This post has been updated.
Euro-zone finance ministers gathered in Brussels today for another round of crisis talks on Greece’s precarious financial situation. Last week, talks ended after 1am local time, and even then the ministers could not agree on the wording for a joint statement. Hopes were slim for more of a breakthrough this time around, and so it proved—the meeting broke up angrily and, quite unusually, after only a few hours.
The Greek delegation rejected a draft proposal to extend the country’s current bailout program for six months. Markets are on edge because the program expires at the end of this month. After that, there is little chance that the country can avoid going bust if it is cut loose without a new agreement.
“The next step has to come from the Greek authorities,” said Dutch finance minister Jeroen Dijsselbloem at a post-meeting press conference. The Greeks have a week to present a counter-proposal to their euro-zone colleagues, and “that is about it,” Dijsselbloem added. Euro-zone finance chiefs could meet again on Friday (Feb. 20) to ink a new or extended deal. That, for real, is the final deadline, Dijsselbloem suggested.
The euro dropped sharply against the dollar after the meeting broke up (other euro financial markets were already closed):
Greek banks are essentially living on life support from the European Central Bank, and are thus the most exposed to the costs of a so-called “Grexit,” or Greek exit from the euro zone.
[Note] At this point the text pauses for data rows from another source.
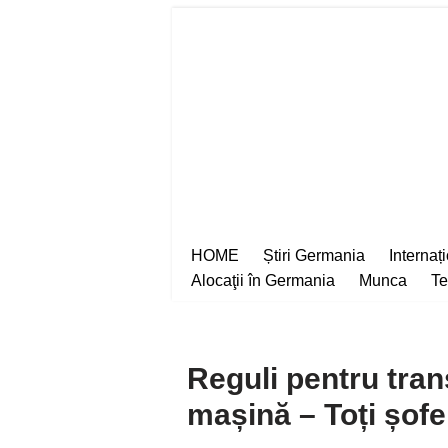
Sari
la
conținut
HOME
Știri Germania
Internaț
Alocaţii în Germania
Munca
Te
Reguli pentru tran
mașină – Toți șofer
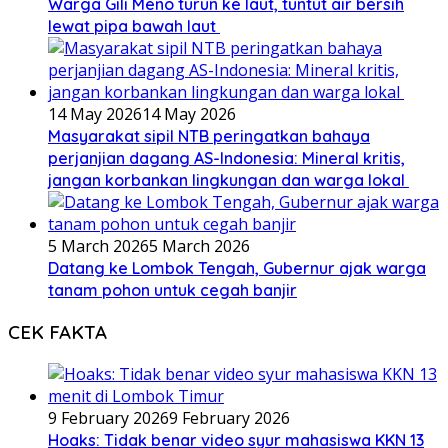
Warga Gili Meno turun ke laut, tuntut air bersih
lewat pipa bawah laut
14 May 2026
14 May 2026
Masyarakat sipil NTB peringatkan bahaya
perjanjian dagang AS-Indonesia: Mineral kritis,
jangan korbankan lingkungan dan warga lokal
5 March 2026
5 March 2026
Datang ke Lombok Tengah, Gubernur ajak warga
tanam pohon untuk cegah banjir
CEK FAKTA
9 February 2026
9 February 2026
Hoaks: Tidak benar video syur mahasiswa KKN 13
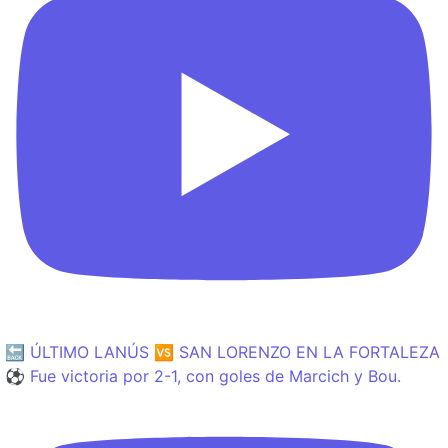
🔙 ÚLTIMO LANÚS 🆚 SAN LORENZO EN LA FORTALEZA
⚽️ Fue victoria por 2-1, con goles de Marcich y Bou.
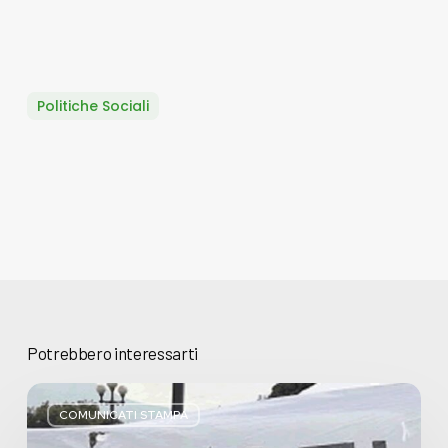
Politiche Sociali
Potrebbero interessarti
Basta
bugie,
COMUNICATI STAMPA
Regione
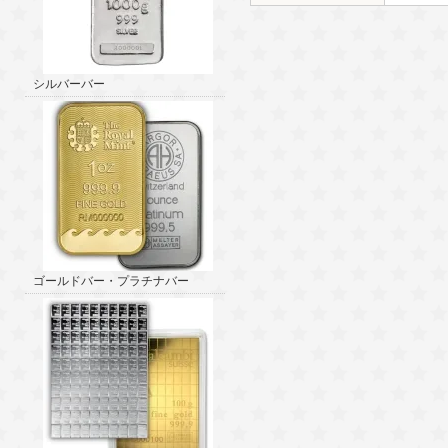
シルバーバー
ゴールドバー・プラチナバー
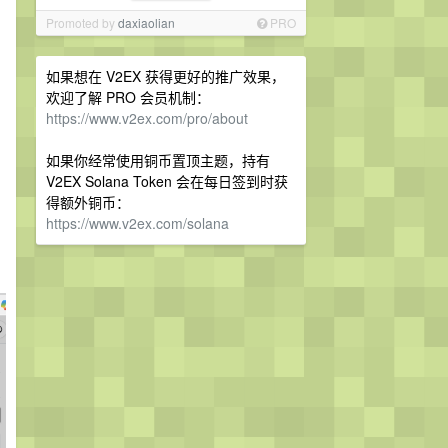
Promoted by
daxiaolian
PRO
如果想在 V2EX 获得更好的推广效果，
欢迎了解 PRO 会员机制：
https://www.v2ex.com/pro/about
如果你经常使用铜币置顶主题，持有
V2EX Solana Token 会在每日签到时获
得额外铜币：
https://www.v2ex.com/solana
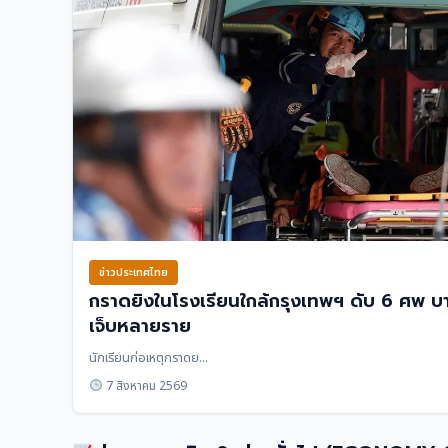
ข่าวประเทศไทย
กราดยิงในโรงเรียนใกล้กรุงเทพฯ ดับ 6 ศพ บ
เจ็บหลายราย
นักเรียนก่อเหตุกราดย...
7 สิงหาคม 2569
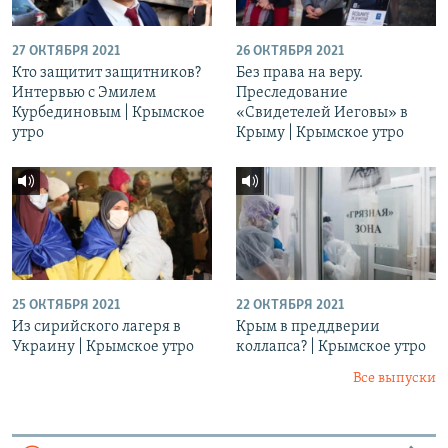
27 ОКТЯБРЯ 2021
26 ОКТЯБРЯ 2021
Кто защитит защитников?
Без права на веру.
Интервью с Эмилем
Преследование
Курбединовым | Крымское
«Свидетелей Иеговы» в
утро
Крыму | Крымское утро
25 ОКТЯБРЯ 2021
22 ОКТЯБРЯ 2021
Из сирийского лагеря в
Крым в преддверии
Украину | Крымское утро
коллапса? | Крымское утро
Все выпуски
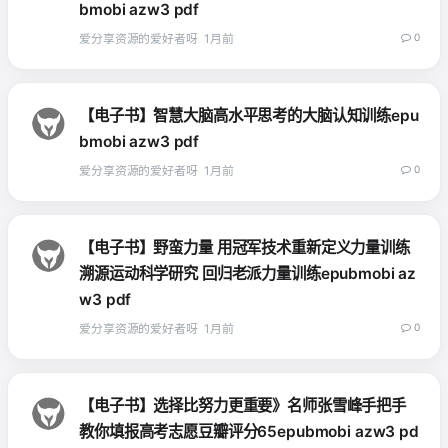
bmobi azw3 pdf
爱分享资源的爱好者呀
1月前
0
【电子书】智慧大脑高水平思考的大脑认知训练epu
bmobi azw3 pdf
爱分享资源的爱好者呀
1月前
0
【电子书】野蛮力量 用冠军技术重新定义力量训练
溯源运动科学研究 回归老派力量训练epubmobi az
w3 pdf
爱分享资源的爱好者呀
1月前
0
【电子书】选择比努力更重要》名师张雪峰手把手
教你填报高考志愿豆瓣评分65epubmobi azw3 pd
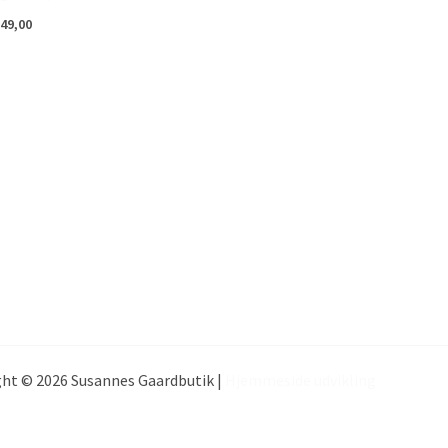
49,00
ht © 2026 Susannes Gaardbutik |
Hjemmeside udvikling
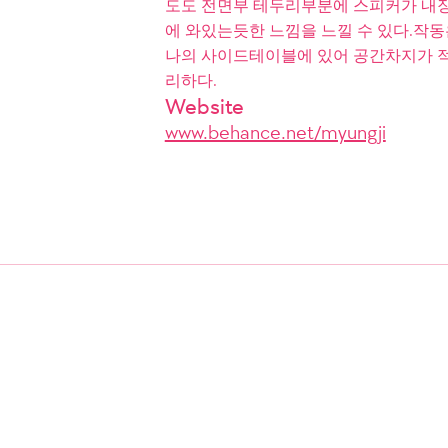
도도 전면부 테두리부분에 스피커가 내장
에 와있는듯한 느낌을 느낄 수 있다.작
나의 사이드테이블에 있어 공간차지가 적
리하다.
Website
www.behance.net/myungji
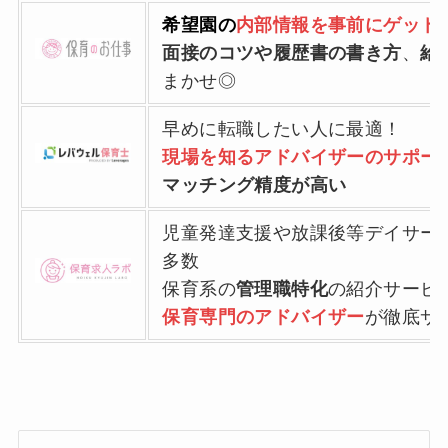
希望園の
内部情報を事前にゲット
面接のコツや履歴書の書き方
、
給
まかせ◎
早めに転職したい人に最適！
現場を知るアドバイザーのサポー
マッチング精度が高い
児童発達支援や放課後等デイサー
多数
保育系の
管理職特化
の紹介サービ
保育専門のアドバイザー
が徹底サ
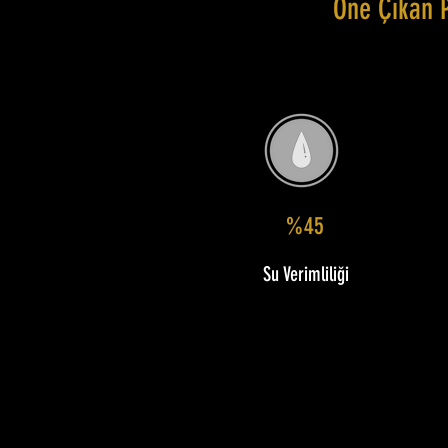
Öne Çıkan 
%45
Su Verimliliği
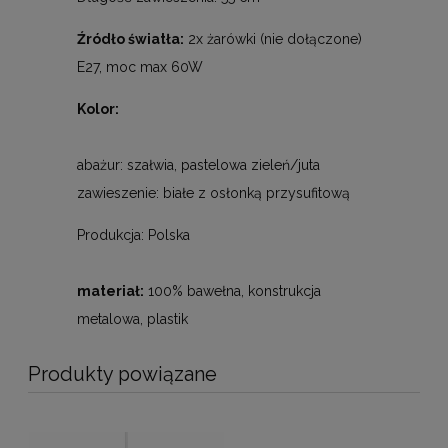
Źródło światła:
2x żarówki (nie dołączone)
E27, moc max 60W
Kolor:
abażur: szałwia, pastelowa zieleń/juta
zawieszenie: białe z osłonką przysufitową
Produkcja: Polska
materiał:
100% bawełna, konstrukcja
metalowa, plastik
Produkty powiązane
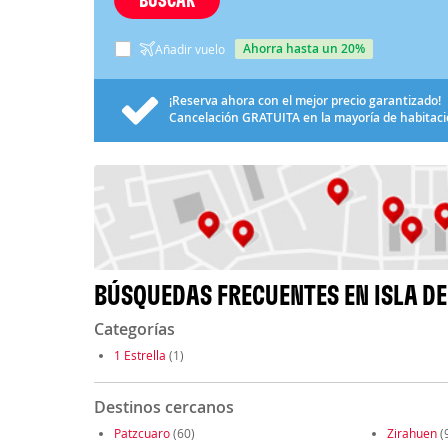
ahorra hasta un 20%
Añadir vuelo
¡Reserva ahora con el mejor precio garantizado!
Cancelación
GRATUITA
en la mayoría de habitac
BÚSQUEDAS FRECUENTES EN ISLA D
Categorías
1 Estrella
(1)
Destinos cercanos
Patzcuaro
(60)
Zirahuen
(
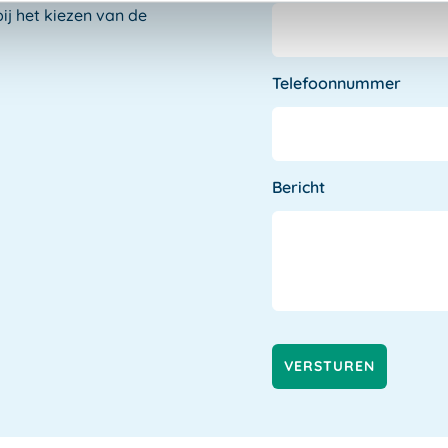
ij het kiezen van de
Telefoonnummer
Bericht
VERSTUREN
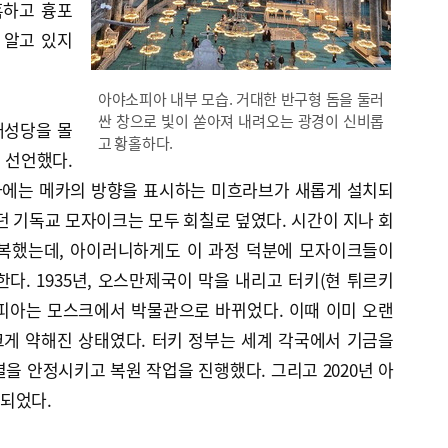
혹하고 흉포
 알고 있지
아야소피아 내부 모습. 거대한 반구형 돔을 둘러
싼 창으로 빛이 쏟아져 내려오는 광경이 신비롭
대성당을 몰
고 황홀하다.
 선언했다.
아에는 메카의 방향을 표시하는 미흐라브가 새롭게 설치되
던 기독교 모자이크는 모두 회칠로 덮였다. 시간이 지나 회
반복했는데, 아이러니하게도 이 과정 덕분에 모자이크들이
다. 1935년, 오스만제국이 막을 내리고 터키(현 튀르키
피아는 모스크에서 박물관으로 바뀌었다. 이때 이미 오랜
게 약해진 상태였다. 터키 정부는 세계 각국에서 기금을
을 안정시키고 복원 작업을 진행했다. 그리고 2020년 아
되었다.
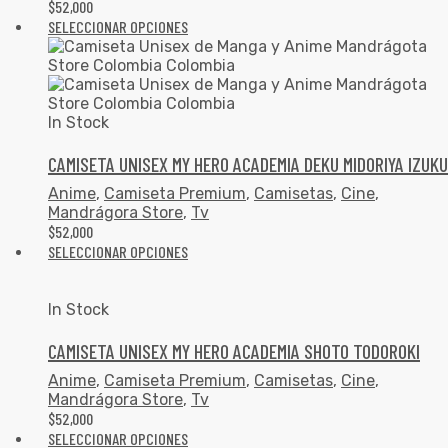
$
52,000
SELECCIONAR OPCIONES
In Stock
CAMISETA UNISEX MY HERO ACADEMIA DEKU MIDORIYA IZUKU
Anime
,
Camiseta Premium
,
Camisetas
,
Cine
,
Mandrágora Store
,
Tv
$
52,000
SELECCIONAR OPCIONES
In Stock
CAMISETA UNISEX MY HERO ACADEMIA SHOTO TODOROKI
Anime
,
Camiseta Premium
,
Camisetas
,
Cine
,
Mandrágora Store
,
Tv
$
52,000
SELECCIONAR OPCIONES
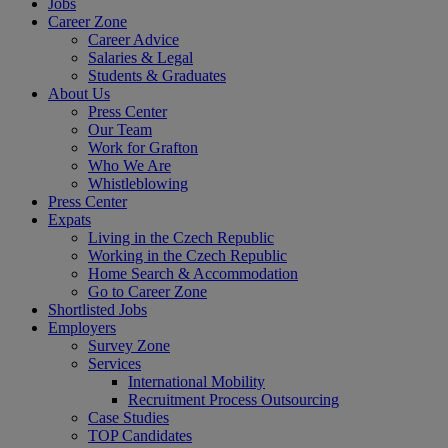
Jobs
Career Zone
Career Advice
Salaries & Legal
Students & Graduates
About Us
Press Center
Our Team
Work for Grafton
Who We Are
Whistleblowing
Press Center
Expats
Living in the Czech Republic
Working in the Czech Republic
Home Search & Accommodation
Go to Career Zone
Shortlisted Jobs
Employers
Survey Zone
Services
International Mobility
Recruitment Process Outsourcing
Case Studies
TOP Candidates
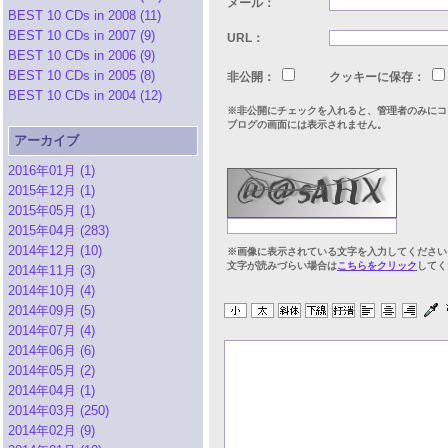
メール：
BEST 10 CDs in 2008 (11)
BEST 10 CDs in 2007 (9)
URL：
BEST 10 CDs in 2006 (9)
BEST 10 CDs in 2005 (8)
非公開：
クッキーに保存：
BEST 10 CDs in 2004 (12)
※非公開にチェックを入れると、管理者のみにコ
ブログの画面には表示されません。
アーカイブ
2016年01月 (1)
2015年12月 (1)
2015年05月 (1)
2015年04月 (283)
2014年12月 (10)
※画像に表示されている文字を入力してください
文字が読みづらい場合は
こちらをクリック
してく
2014年11月 (3)
2014年10月 (4)
2014年09月 (5)
2014年07月 (4)
2014年06月 (6)
2014年05月 (2)
2014年04月 (1)
2014年03月 (250)
2014年02月 (9)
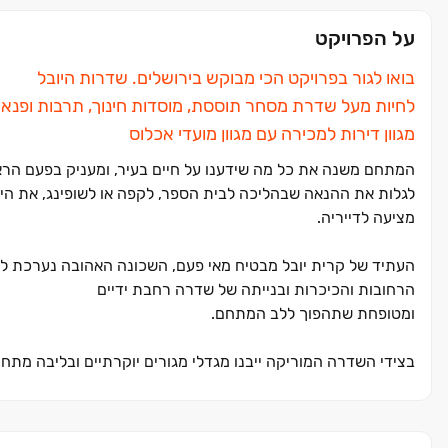
על הפרויקט
בואו לגור בפרויקט הכי מבוקש בירושלים. שדרות היובל
לחיות מעל שדרת מסחר תוססת, מוסדות חינוך, תרבות ופנאי
מגוון דירות למכירה עם מגוון מועדי אכלוס
המתחם משנה את כל מה שידענו על חיים בעיר, ומעניק בפעם הראשו
לגלות את ההנאה שבהליכה לבית הספר, לקפה או לשופינג, את היע
מציעה לדייריה.
העתיד של קרית יובל מבטיח מאי פעם, השכונה האהובה נערכת לחז
הרחובות והכיכרות ובנייתה של שדרה רחבת ידיים
ומטופחת שתהפוך ללב המתחם.
בצידי השדרה המוריקה ייבנו מגדלי מגורים יוקרתיים ובליבה מתחם 
מעדניות וחנויות בוטיק.
לצד השדרה ייבנו גינות ילדים חדשניות שיספקו להם שעות של מ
In recent weeks these banks’ stocks have veered wildly up and down on every rumor that a new deal is imminent, or that the country’s days in the euro zone are numbered. The Athens banking index gained almost 20% at one stage on the final trading day of last week, but fell by around 10% today in anticipation of another unsuccessful attempt to sign a new bailout deal:
The new Greek government, led by the left-wing Syriza party, is adamant that a new deal should represent a break from the austerity imposed in the past. In a combative op-ed (paywall) published in the New York Times today, Greek finance minister Yanis Varoufakis (pictured above) yields little ground on behalf of his “small, fiscally stressed nation lacking its own central bank and seen by many of our partners as a problem debtor.” Prime minister Alexis Tsipras, meanwhile, says he’s ”full of confidence” that his government will gets its way.
Greece’s creditors have other ideas. Recent statements from German, Austrian, and Dutch officials show little appetite for compromise on the bailout’s existing conditions. The new Greek government has behaved “pretty irresponsibly” in its few weeks in power, according to German finance minister Wolfgang Schäuble.
Despite the ultimatums and brinksmanship, most believe that a classic last-minute, face-saving fudge—a euro zone specialty—will be agreed.”We must be logical, not ideological,” said European Commissioner Pierre Moscovici. But there is less room for maneuver with each day that passes, and that implies an awfully wild ride in the markets ahead.
Updated Feb. 16 at 18:45 GMT with details of the conclusion of the finance ministers’ meeting and market reaction.